The lesson of Samson is that although Minn. Stat. 524.5-303 indicates that the petition should include a “brief description of the nature and extent of the respondent’s alleged incapacity”, in order to avoid having the petition dismissed, it would be wise to include sufficient factual detail to survive a motion to dismiss.  At a minimum, the petitioner should be prepared to submit additional factual support for the allegations set forth in the petition, if faced with a motion to dismiss.  However, the obvious drawback of not including the factual details in the original petition is that then the court may decline to consider matters outside of the original pleadings.

Bottom line:  if you are going to petition for guardianship and/or conservatorship of someone, you should have more than just general allegations/suspicions.  You must have very specific factual examples that justify taking away someone’s civil liberties and imposing a guardianship.

Family Feud?

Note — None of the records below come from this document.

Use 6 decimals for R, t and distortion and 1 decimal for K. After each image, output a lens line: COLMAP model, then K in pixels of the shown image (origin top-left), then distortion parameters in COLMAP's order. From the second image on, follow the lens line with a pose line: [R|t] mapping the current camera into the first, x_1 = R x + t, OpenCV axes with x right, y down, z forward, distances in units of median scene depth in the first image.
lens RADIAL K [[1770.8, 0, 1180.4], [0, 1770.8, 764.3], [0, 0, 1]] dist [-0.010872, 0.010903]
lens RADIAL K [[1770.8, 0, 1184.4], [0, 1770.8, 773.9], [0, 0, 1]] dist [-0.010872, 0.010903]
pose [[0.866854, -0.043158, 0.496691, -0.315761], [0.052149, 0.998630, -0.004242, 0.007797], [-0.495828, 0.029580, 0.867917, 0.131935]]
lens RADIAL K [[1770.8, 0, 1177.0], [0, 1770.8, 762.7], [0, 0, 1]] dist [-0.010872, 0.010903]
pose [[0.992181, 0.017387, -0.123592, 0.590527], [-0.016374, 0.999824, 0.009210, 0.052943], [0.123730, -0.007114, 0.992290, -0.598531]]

Courts May Appoint An Independent Guardian or Conservator

On July 9, 2012, the Minnesota Court of Appeals issued an unpublished decision (In re the Guardianship and/or Conservatorship of Lois L. Rothfusz) addressing (among other things) the issue of who should be guardian/conservator when there are feuding family members.  In keeping with precedent (In re the Guardianship of Wells, 733 N.W.2d 506 (Minn. App. 2007); In re Conservatorship of Edwards, 390 N.W.2d 300 (Minn. App. 1986), the Court affirmed the trial court’s decision to appoint a neutral professional as successor guardian/conservator, rather than one of the ward’s daughters, when there was significant acrimony between the children.  The full decision of In re: Guardianship and/or Conservatorship of Lois L. Rothfusz can be found here.  Although family members have statutory priority over a professional guardian, the court has discretion to decline to appoint someone with priority if it is in the best interest of the ward to do so.  See Minn. Stat. 524.5-309 (a) (2011) (priority for guardians) and Minn. Stat. 524.5-413(a) (2011) (priority for conservators).  As the Court stated, “the ward’s best interests are the decisive factor and the court’s paramount concern when deciding who to appoint as guardian and conservator of a ward.”